**Your task**
Print the entries exactly as they appear, and omit any images.

(Extracted page text data)
----------

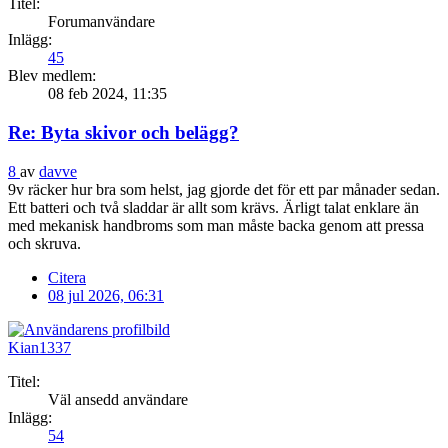
Titel:
Forumanvändare
Inlägg:
45
Blev medlem:
08 feb 2024, 11:35
Re: Byta skivor och belägg?
8
av
davve
9v räcker hur bra som helst, jag gjorde det för ett par månader sedan.
Ett batteri och två sladdar är allt som krävs. Ärligt talat enklare än
med mekanisk handbroms som man måste backa genom att pressa
och skruva.
Citera
08 jul 2026, 06:31
Kian1337
Titel:
Väl ansedd användare
Inlägg:
54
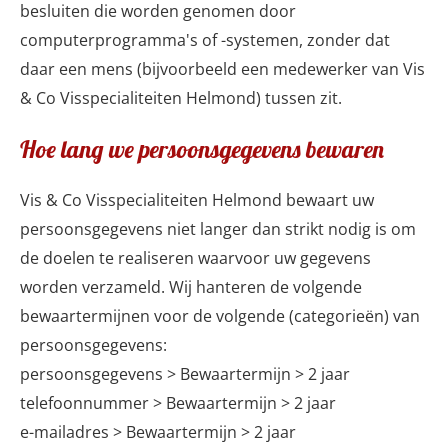
besluiten die worden genomen door
computerprogramma's of -systemen, zonder dat
daar een mens (bijvoorbeeld een medewerker van Vis
& Co Visspecialiteiten Helmond) tussen zit.
Hoe lang we persoonsgegevens bewaren
Vis & Co Visspecialiteiten Helmond bewaart uw
persoonsgegevens niet langer dan strikt nodig is om
de doelen te realiseren waarvoor uw gegevens
worden verzameld. Wij hanteren de volgende
bewaartermijnen voor de volgende (categorieën) van
persoonsgegevens:
persoonsgegevens > Bewaartermijn > 2 jaar
telefoonnummer > Bewaartermijn > 2 jaar
e-mailadres > Bewaartermijn > 2 jaar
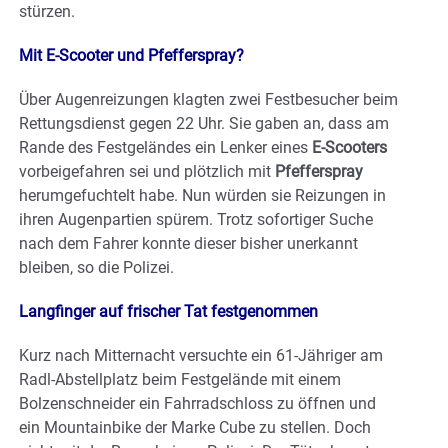
stürzen.
Mit E-Scooter und Pfefferspray?
Über Augenreizungen klagten zwei Festbesucher beim
Rettungsdienst gegen 22 Uhr. Sie gaben an, dass am
Rande des Festgeländes ein Lenker eines
E-Scooters
vorbeigefahren sei und plötzlich mit
Pfefferspray
herumgefuchtelt habe. Nun würden sie Reizungen in
ihren Augenpartien spürem. Trotz sofortiger Suche
nach dem Fahrer konnte dieser bisher unerkannt
bleiben, so die Polizei.
Langfinger auf frischer Tat festgenommen
Kurz nach Mitternacht versuchte ein 61-Jähriger am
Radl-Abstellplatz beim Festgelände mit einem
Bolzenschneider ein Fahrradschloss zu öffnen und
ein Mountainbike der Marke Cube zu stellen. Doch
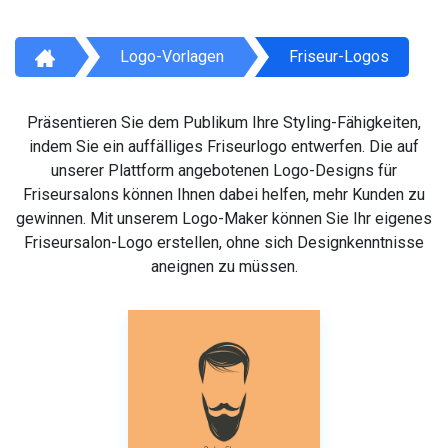
Logo-Vorlagen
Friseur-Logos
Präsentieren Sie dem Publikum Ihre Styling-Fähigkeiten,
indem Sie ein auffälliges Friseurlogo entwerfen. Die auf
unserer Plattform angebotenen Logo-Designs für
Friseursalons können Ihnen dabei helfen, mehr Kunden zu
gewinnen. Mit unserem Logo-Maker können Sie Ihr eigenes
Friseursalon-Logo erstellen, ohne sich Designkenntnisse
aneignen zu müssen.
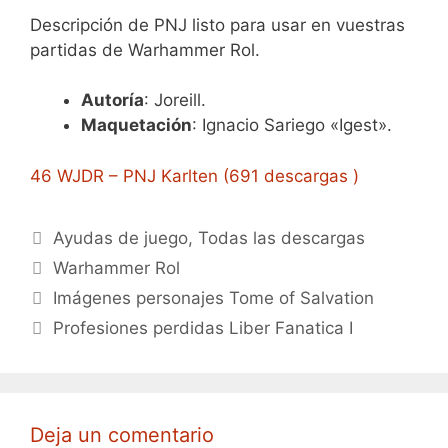
Descripción de PNJ listo para usar en vuestras
partidas de Warhammer Rol.
Autoría
: Joreill.
Maquetación
: Ignacio Sariego «Igest».
46 WJDR – PNJ Karlten (691 descargas )
Categorías
Ayudas de juego
,
Todas las descargas
Etiquetas
Warhammer Rol
Imágenes personajes Tome of Salvation
Profesiones perdidas Liber Fanatica I
Deja un comentario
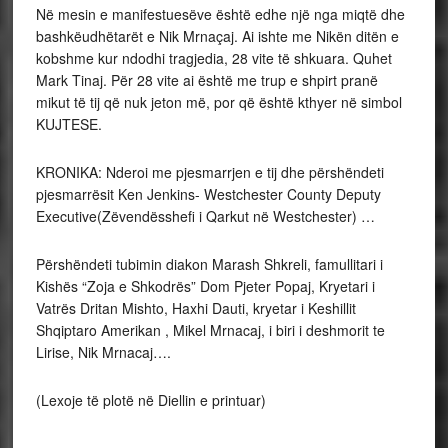
Në mesin e manifestuesëve është edhe një nga miqtë dhe
bashkëudhëtarët e Nik Mrnaçaj. Ai ishte me Nikën ditën e
kobshme kur ndodhi tragjedia, 28 vite të shkuara. Quhet
Mark Tinaj. Për 28 vite ai është me trup e shpirt pranë
mikut të tij që nuk jeton më, por që është kthyer në simbol
KUJTESE.
KRONIKA: Nderoi me pjesmarrjen e tij dhe përshëndeti
pjesmarrësit Ken Jenkins- Westchester County Deputy
Executive(Zëvendësshefi i Qarkut në Westchester) …
Përshëndeti tubimin diakon Marash Shkreli, famullitari i
Kishës “Zoja e Shkodrës” Dom Pjeter Popaj, Kryetari i
Vatrës Dritan Mishto, Haxhi Dauti, kryetar i Keshillit
Shqiptaro Amerikan , Mikel Mrnacaj, i biri i deshmorit te
Lirise, Nik Mrnacaj….
(Lexoje të plotë në Diellin e printuar)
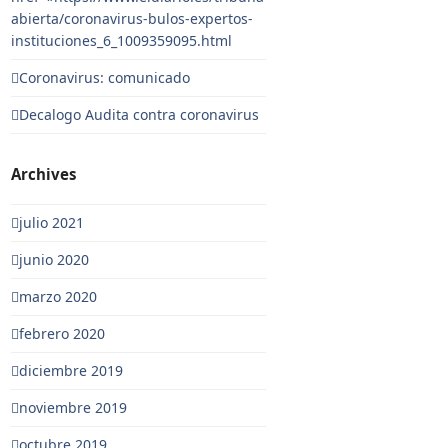
abierta/coronavirus-bulos-expertos-
instituciones_6_1009359095.html
Coronavirus: comunicado
Decalogo Audita contra coronavirus
Archives
julio 2021
junio 2020
marzo 2020
febrero 2020
diciembre 2019
noviembre 2019
octubre 2019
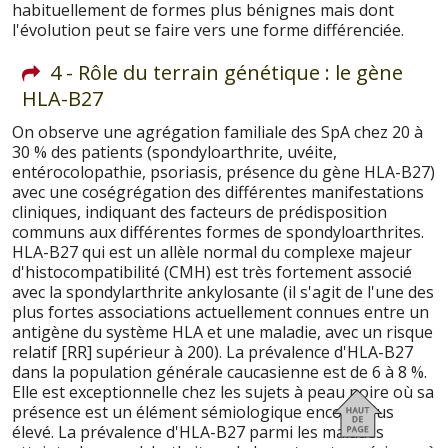
habituellement de formes plus bénignes mais dont
l'évolution peut se faire vers une forme différenciée.
4 - Rôle du terrain génétique : le gène
HLA-B27
On observe une agrégation familiale des SpA chez 20 à
30 % des patients (spondyloarthrite, uvéite,
entérocolopathie, psoriasis, présence du gène HLA-B27)
avec une coségrégation des différentes manifestations
cliniques, indiquant des facteurs de prédisposition
communs aux différentes formes de spondyloarthrites.
HLA-B27 qui est un allèle normal du complexe majeur
d'histocompatibilité (CMH) est très fortement associé
avec la spondylarthrite ankylosante (il s'agit de l'une des
plus fortes associations actuellement connues entre un
antigène du système HLA et une maladie, avec un risque
relatif [RR] supérieur à 200). La prévalence d'HLA-B27
dans la population générale caucasienne est de 6 à 8 %.
Elle est exceptionnelle chez les sujets à peau noire où sa
présence est un élément sémiologique encore plus
élevé. La prévalence d'HLA-B27 parmi les malades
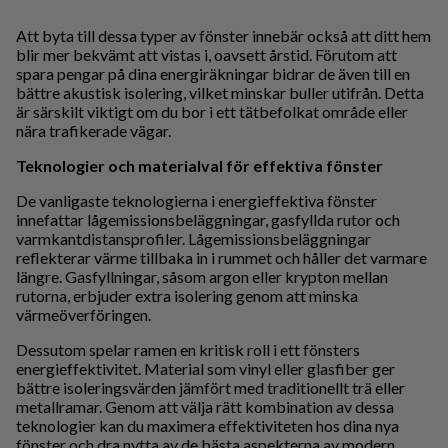
Att byta till dessa typer av fönster innebär också att ditt hem
blir mer bekvämt att vistas i, oavsett årstid. Förutom att
spara pengar på dina energiräkningar bidrar de även till en
bättre akustisk isolering, vilket minskar buller utifrån. Detta
är särskilt viktigt om du bor i ett tätbefolkat område eller
nära trafikerade vägar.
Teknologier och materialval för effektiva fönster
De vanligaste teknologierna i energieffektiva fönster
innefattar lågemissionsbeläggningar, gasfyllda rutor och
varmkantdistansprofiler. Lågemissionsbeläggningar
reflekterar värme tillbaka in i rummet och håller det varmare
längre. Gasfyllningar, såsom argon eller krypton mellan
rutorna, erbjuder extra isolering genom att minska
värmeöverföringen.
Dessutom spelar ramen en kritisk roll i ett fönsters
energieffektivitet. Material som vinyl eller glasfiber ger
bättre isoleringsvärden jämfört med traditionellt trä eller
metallramar. Genom att välja rätt kombination av dessa
teknologier kan du maximera effektiviteten hos dina nya
fönster och dra nytta av de bästa aspekterna av modern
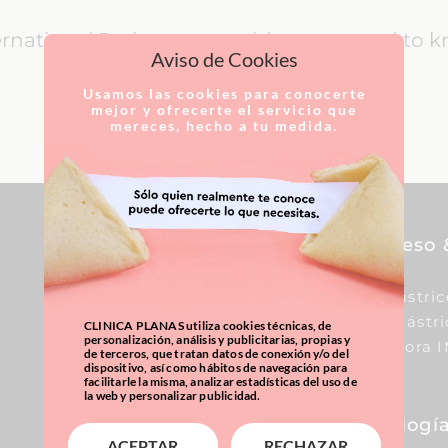
ernational Patients: everything you need to 
Aviso de Cookies
Usamos las cookies para conocerte
LEARN MORE
mejor y ofrecerte el servicio que
mereces, hecho a tu medida.
Pecho
Sobrepeso 
Aumento De Pecho
Balón Gástric
Reducción De Pecho
Manga Gástri
CLINICA PLANAS utiliza cookies técnicas, de
personalización, análisis y publicitarias, propias y
Elevación De Pecho
Calculadora 
de terceros, que tratan datos de conexión y/o del
dispositivo, así como hábitos de navegación para
facilitarle la misma, analizar estadísticas del uso de
la web y personalizar publicidad.
Corporal
Ginecología
ACEPTAR
RECHAZAR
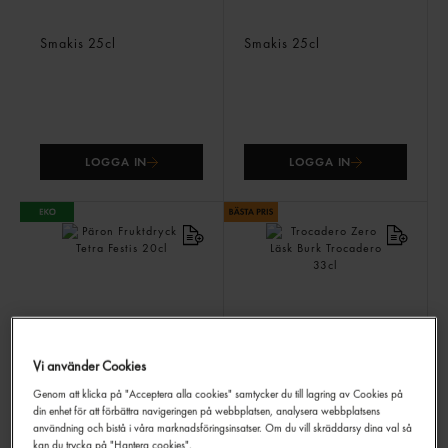
Äpple Fruktdryck Tetra
Jordgubb Fruktdryck Tetra
Smakis
25cl
Smakis
25cl
LOGGA IN
LOGGA IN
Vi använder Cookies
Päron Fruktdryck Tetra
Trocadero Zero Läsk Burk
Festis
20cl
Trocadero
33cl
Genom att klicka på "Acceptera alla cookies" samtycker du till lagring av Cookies på
din enhet för att förbättra navigeringen på webbplatsen, analysera webbplatsens
89,00 kr/låda
användning och bistå i våra marknadsföringsinsatser. Om du vill skräddarsy dina val så
kan du trycka på "Hantera cookies".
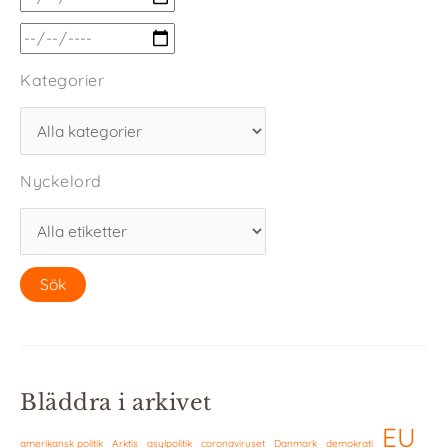
Kategorier
Nyckelord
Bläddra i arkivet
EU
amerikansk politik
Arktis
asylpolitik
coronaviruset
Danmark
demokrati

----------

**Solution for this exercise**
Titel:
Forumanvändare
Inlägg:
45
Blev medlem:
08 feb 2024, 11:35
Re: Byta skivor och belägg?
8
av
davve
9v räcker hur bra som helst, jag gjorde det för ett par månader sedan.
Ett batteri och två sladdar är allt som krävs. Ärligt talat enklare än
med mekanisk handbroms som man måste backa genom att pressa
och skruva.
Citera
08 jul 2026, 06:31
Kian1337
Titel:
Väl ansedd användare
Inlägg:
54
besluiten die worden genomen door
computerprogramma's of -systemen, zonder dat
daar een mens (bijvoorbeeld een medewerker van Vis
& Co Visspecialiteiten Helmond) tussen zit.
Hoe lang we persoonsgegevens bewaren
Vis & Co Visspecialiteiten Helmond bewaart uw
persoonsgegevens niet langer dan strikt nodig is om
de doelen te realiseren waarvoor uw gegevens
worden verzameld. Wij hanteren de volgende
bewaartermijnen voor de volgende (categorieën) van
persoonsgegevens:
persoonsgegevens > Bewaartermijn > 2 jaar
telefoonnummer > Bewaartermijn > 2 jaar
e-mailadres > Bewaartermijn > 2 jaar
stürzen.
Mit E-Scooter und Pfefferspray?
Über Augenreizungen klagten zwei Festbesucher beim
Rettungsdienst gegen 22 Uhr. Sie gaben an, dass am
Rande des Festgeländes ein Lenker eines
E-Scooters
vorbeigefahren sei und plötzlich mit
Pfefferspray
herumgefuchtelt habe. Nun würden sie Reizungen in
ihren Augenpartien spürem. Trotz sofortiger Suche
nach dem Fahrer konnte dieser bisher unerkannt
bleiben, so die Polizei.
Langfinger auf frischer Tat festgenommen
Kurz nach Mitternacht versuchte ein 61-Jähriger am
Radl-Abstellplatz beim Festgelände mit einem
Bolzenschneider ein Fahrradschloss zu öffnen und
ein Mountainbike der Marke Cube zu stellen. Doch
Logo-Vorlagen
Friseur-Logos
Präsentieren Sie dem Publikum Ihre Styling-Fähigkeiten,
indem Sie ein auffälliges Friseurlogo entwerfen. Die auf
unserer Plattform angebotenen Logo-Designs für
Friseursalons können Ihnen dabei helfen, mehr Kunden zu
gewinnen. Mit unserem Logo-Maker können Sie Ihr eigenes
Friseursalon-Logo erstellen, ohne sich Designkenntnisse
aneignen zu müssen.
Descripción de PNJ listo para usar en vuestras
partidas de Warhammer Rol.
Autoría
: Joreill.
Maquetación
: Ignacio Sariego «Igest».
46 WJDR – PNJ Karlten (691 descargas )
Categorías
Ayudas de juego
,
Todas las descargas
Etiquetas
Warhammer Rol
Imágenes personajes Tome of Salvation
Profesiones perdidas Liber Fanatica I
Deja un comentario
Në mesin e manifestuesëve është edhe një nga miqtë dhe
bashkëudhëtarët e Nik Mrnaçaj. Ai ishte me Nikën ditën e
kobshme kur ndodhi tragjedia, 28 vite të shkuara. Quhet
Mark Tinaj. Për 28 vite ai është me trup e shpirt pranë
mikut të tij që nuk jeton më, por që është kthyer në simbol
KUJTESE.
KRONIKA: Nderoi me pjesmarrjen e tij dhe përshëndeti
pjesmarrësit Ken Jenkins- Westchester County Deputy
Executive(Zëvendësshefi i Qarkut në Westchester) …
Përshëndeti tubimin diakon Marash Shkreli, famullitari i
Kishës “Zoja e Shkodrës” Dom Pjeter Popaj, Kryetari i
Vatrës Dritan Mishto, Haxhi Dauti, kryetar i Keshillit
Shqiptaro Amerikan , Mikel Mrnacaj, i biri i deshmorit te
Lirise, Nik Mrnacaj….
(Lexoje të plotë në Diellin e printuar)
abierta/coronavirus-bulos-expertos-
instituciones_6_1009359095.html
Coronavirus: comunicado
Decalogo Audita contra coronavirus
Archives
julio 2021
junio 2020
marzo 2020
febrero 2020
diciembre 2019
noviembre 2019
octubre 2019
habituellement de formes plus bénignes mais dont
l'évolution peut se faire vers une forme différenciée.
4 - Rôle du terrain génétique : le gène
HLA-B27
On observe une agrégation familiale des SpA chez 20 à
30 % des patients (spondyloarthrite, uvéite,
entérocolopathie, psoriasis, présence du gène HLA-B27)
avec une coségrégation des différentes manifestations
cliniques, indiquant des facteurs de prédisposition
communs aux différentes formes de spondyloarthrites.
HLA-B27 qui est un allèle normal du complexe majeur
d'histocompatibilité (CMH) est très fortement associé
avec la spondylarthrite ankylosante (il s'agit de l'une des
plus fortes associations actuellement connues entre un
antigène du système HLA et une maladie, avec un risque
relatif [RR] supérieur à 200). La prévalence d'HLA-B27
dans la population générale caucasienne est de 6 à 8 %.
Elle est exceptionnelle chez les sujets à peau noire où sa
présence est un élément sémiologique encore plus
élevé. La prévalence d'HLA-B27 parmi les malades
Att byta till dessa typer av fönster innebär också att ditt hem
blir mer bekvämt att vistas i, oavsett årstid. Förutom att
spara pengar på dina energiräkningar bidrar de även till en
bättre akustisk isolering, vilket minskar buller utifrån. Detta
är särskilt viktigt om du bor i ett tätbefolkat område eller
nära trafikerade vägar.
Teknologier och materialval för effektiva fönster
De vanligaste teknologierna i energieffektiva fönster
innefattar lågemissionsbeläggningar, gasfyllda rutor och
varmkantdistansprofiler. Lågemissionsbeläggningar
reflekterar värme tillbaka in i rummet och håller det varmare
längre. Gasfyllningar, såsom argon eller krypton mellan
rutorna, erbjuder extra isolering genom att minska
värmeöverföringen.
Dessutom spelar ramen en kritisk roll i ett fönsters
energieffektivitet. Material som vinyl eller glasfiber ger
bättre isoleringsvärden jämfört med traditionellt trä eller
metallramar. Genom att välja rätt kombination av dessa
teknologier kan du maximera effektiviteten hos dina nya
fönster och dra nytta av de bästa aspekterna av modern
ernational Patients: everything you need to 
Aviso de Cookies
Usamos las cookies para conocerte
LEARN MORE
mejor y ofrecerte el servicio que
mereces, hecho a tu medida.
Pecho
Sobrepeso 
Aumento De Pecho
Balón Gástric
Reducción De Pecho
Manga Gástri
CLINICA PLANAS utiliza cookies técnicas, de
personalización, análisis y publicitarias, propias y
Elevación De Pecho
Calculadora 
de terceros, que tratan datos de conexión y/o del
dispositivo, así como hábitos de navegación para
facilitarle la misma, analizar estadísticas del uso de
la web y personalizar publicidad.
Corporal
Ginecología
ACEPTAR
RECHAZAR
Äpple Fruktdryck Tetra
Jordgubb Fruktdryck Tetra
Smakis
25cl
Smakis
25cl
LOGGA IN
LOGGA IN
Vi använder Cookies
Päron Fruktdryck Tetra
Trocadero Zero Läsk Burk
Festis
20cl
Trocadero
33cl
Genom att klicka på "Acceptera alla cookies" samtycker du till lagring av Cookies på
din enhet för att förbättra navigeringen på webbplatsen, analysera webbplatsens
89,00 kr/låda
användning och bistå i våra marknadsföringsinsatser. Om du vill skräddarsy dina val så
kan du trycka på "Hantera cookies".
Kategorier
Nyckelord
Bläddra i arkivet
EU
amerikansk politik
Arktis
asylpolitik
coronaviruset
Danmark
demokrati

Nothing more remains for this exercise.